Engage WG, full/all kill switches & DOT. Set just NTP DNS. Reboot & let me know what happens.
Amazing coincidence, I just ran into this exact race condition on my Brume 2, although it’s running vanilla OpenWrt 24.10.2.
After power cycling (unplugging/replugging), there’s a chance Wireguard (with OpenWrt’s version of “kill switch” enabled) comes up before NTP sync succeeds, and if it does, the router is left without internet access because Wireguard can never connect with the clock too far out of sync.
I haven’t implemented a fix yet, but (I hate to admit) Google AI overview suggested a hotplug script to only bring the Wireguard interface up after NTP sync completes. I have no idea yet how this will interact with the kill switch.

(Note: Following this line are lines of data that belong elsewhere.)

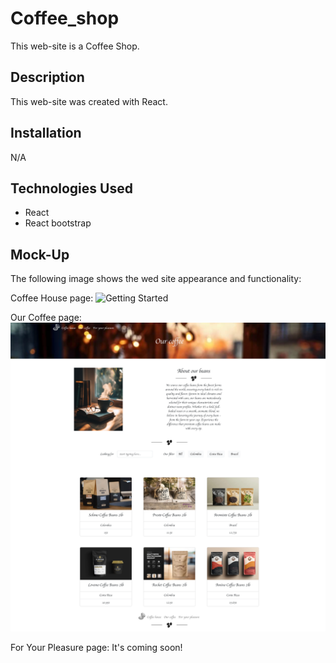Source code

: # Coffee_shop
This web-site is a Coffee Shop.

## Description
This web-site was created with React.

## Installation
N/A

## Technologies Used
- React
- React bootstrap

## Mock-Up
The following image shows the wed site appearance and functionality:

Coffee House page:
![Getting Started](./coffee_shop/public/images/mock_up_coffee_house.png)

Our Coffee page:
![Getting Started](./coffee_shop/public/images/mock_up_our_coffee.png)

For Your Pleasure page:
It's coming soon!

Well, DOH via dnscrypt-proxy comes up before WG including on pure OWRT 23.05.5. The conf @ /etc/dnscrypt-proxy/dnscrypt-proxy.toml has bootstraping IPs to bring up the provider before shunting everything thru the DOH tunnel. I haven't had a problem since also adding those IPs which are the counterparts to the OWRT NTP DNS.
Under coupled conditions (NTP servers are domain, using encrypted DNS, VPN client is enabled, KillSwitch is enabled, and the router is restarted), the ntpd service can still be synchronized after the router is started, and the VPN client is connected normally.
I guess the ntpd request should be resolved through the WAN DNS. It may not be initialized by dnsmasq or stubby, resulting in the DNS request of ntpd on the boot not being encrypted, that is, it was not forwarded to port 5435.
In this case, the domain name resolution of the NTP server is not considered a DNS leak, because other traffic has been blocked.
When the system time is obtained normally and all services are running stable, all traffic will go through the encrypted DNS and VPN tunnels.